(Assigned task A) Under the TRID provisions of Regulation Z described in the Truth in Lending flashcards, how soon must a Loan Estimate disclosure be provided?
(Assigned task B) Extend the Truth in Lending flashcards past their final card, following the same format.

Truth in Lending (Reg Z) Flashcards
What MUST be included in mortgage training as it relates to TILA-RESPA Integrated Disclosure (TRID)?
A. Disclosures must be provided at the time of application
B. Disclosures must be provided within three business days of application
C. Disclosures must be provided within five days of application
D. Disclosures must be provided within seven business days of application
B. Disclosures must be provided within three business days of application
Under the TRID provisions of Regulation Z, a Loan Estimate disclosure must be provided within three business days of the lender’s receipt of an application.
Which of the following would be considered a potential finding for credit cards?
A. Account payments were credited on the date received
B. Account payoff quotes were good for five business days
C. An account was reported “past due” after 30 days of nonpayment
D. An account had a credit balance for more than 60 days
D. An account had a credit balance for more than 60 days
According to Regulation Z, credit balances must be returned to the consumer in no more than seven business days if requested by the consumer. A credit balance of more than 60 days has the potential to be in violation of this provision; thus, it is a finding. Each of the other choices is not a finding as there is no potential regulatory violation in any of them.

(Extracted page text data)
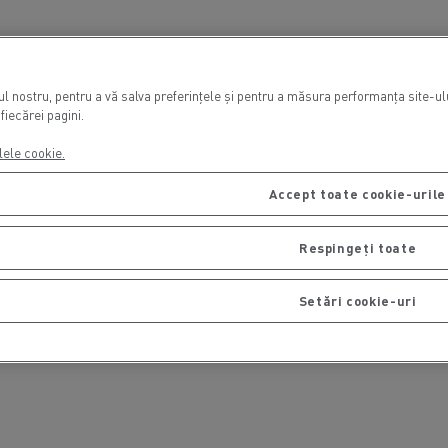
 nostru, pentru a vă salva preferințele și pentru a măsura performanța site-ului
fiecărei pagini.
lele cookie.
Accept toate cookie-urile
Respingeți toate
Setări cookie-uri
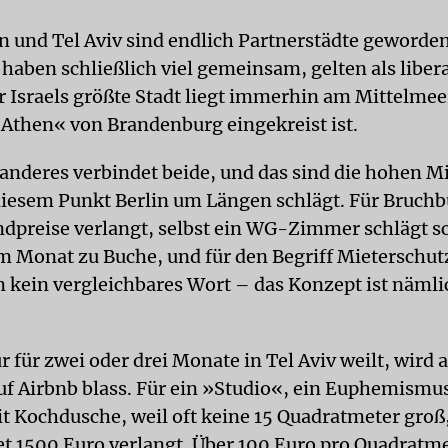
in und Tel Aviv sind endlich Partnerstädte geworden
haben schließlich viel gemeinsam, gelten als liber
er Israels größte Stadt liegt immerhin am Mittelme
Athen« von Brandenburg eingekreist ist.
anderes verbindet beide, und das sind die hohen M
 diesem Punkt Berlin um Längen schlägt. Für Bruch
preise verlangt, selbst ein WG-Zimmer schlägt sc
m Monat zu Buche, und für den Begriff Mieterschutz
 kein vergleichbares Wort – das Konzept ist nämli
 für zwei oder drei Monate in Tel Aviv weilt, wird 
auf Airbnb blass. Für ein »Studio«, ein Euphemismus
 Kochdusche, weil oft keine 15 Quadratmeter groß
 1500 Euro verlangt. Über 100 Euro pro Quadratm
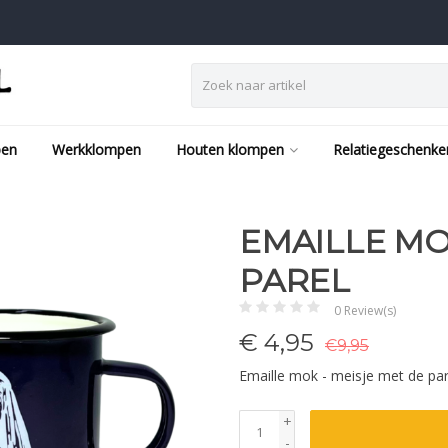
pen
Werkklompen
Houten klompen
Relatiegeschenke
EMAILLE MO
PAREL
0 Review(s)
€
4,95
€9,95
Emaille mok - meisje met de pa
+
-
...
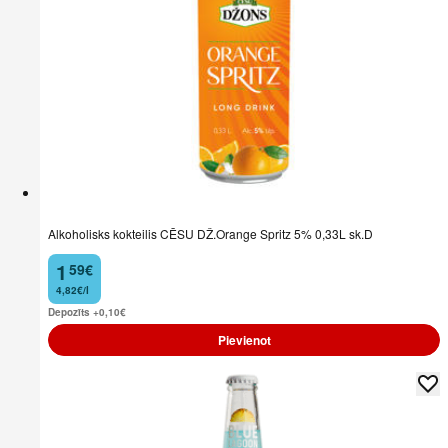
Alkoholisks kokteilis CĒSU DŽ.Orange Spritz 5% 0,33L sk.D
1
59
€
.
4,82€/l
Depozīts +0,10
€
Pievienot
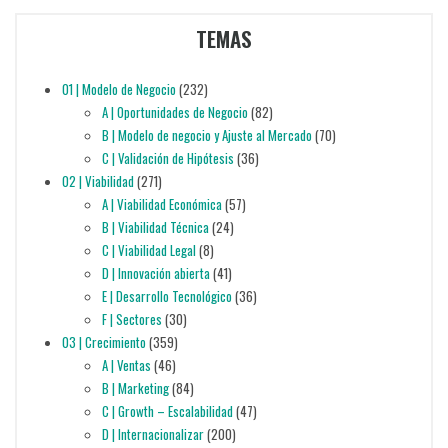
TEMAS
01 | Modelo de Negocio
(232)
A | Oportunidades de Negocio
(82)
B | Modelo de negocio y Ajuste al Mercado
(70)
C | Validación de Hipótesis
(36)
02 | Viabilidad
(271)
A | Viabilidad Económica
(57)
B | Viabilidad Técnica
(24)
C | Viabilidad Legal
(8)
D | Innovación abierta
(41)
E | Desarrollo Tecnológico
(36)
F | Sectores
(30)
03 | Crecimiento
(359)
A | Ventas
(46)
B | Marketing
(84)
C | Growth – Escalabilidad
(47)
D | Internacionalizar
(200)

(Written response A) Within three business days of the lender's receipt of an application.

(Written response B)
A loan officer makes a purchase-money mortgage loan to enable a newlywed couple to purchase a 4-unit residential building. The couple will live in one unit and rent the other three units to low- and moderate-income families. The loan is for $800,000 for five years. Regulation Z does NOT apply to this loan because the loan is:
A. Covered under CRA.
B. For only five years.
C. For a business purpose.
D. For a multi-family dwelling.
C. For a business purpose.
Which of the following is the MOST helpful when validating an APR understatement?
A. The disclosed APR and actual APR
B. Total amount of payments on the TIL
C. Amount of prepaid finance charges
D. Amount of the collateral pledged
A. The disclosed APR and actual APR
To determine whether an APR has been understated, the two obvious data points are the disclosed APR and actual APR. Only then can you determine whether the difference is a compliance issue under Regulation Z. examining the total payments on the TIL disclosure and amount of prepaid finance charges are not enough to make that determination. And the amount of collateral has no bearing at all on an APR understatement.
A bank posted a complete set of the credit card agreements offered to customers on its public website. The compliance professional discovered that the bank made changes to the customer credit card agreements on June 30 and followed all the change-in-terms requirements. What else needs to be done in this situation?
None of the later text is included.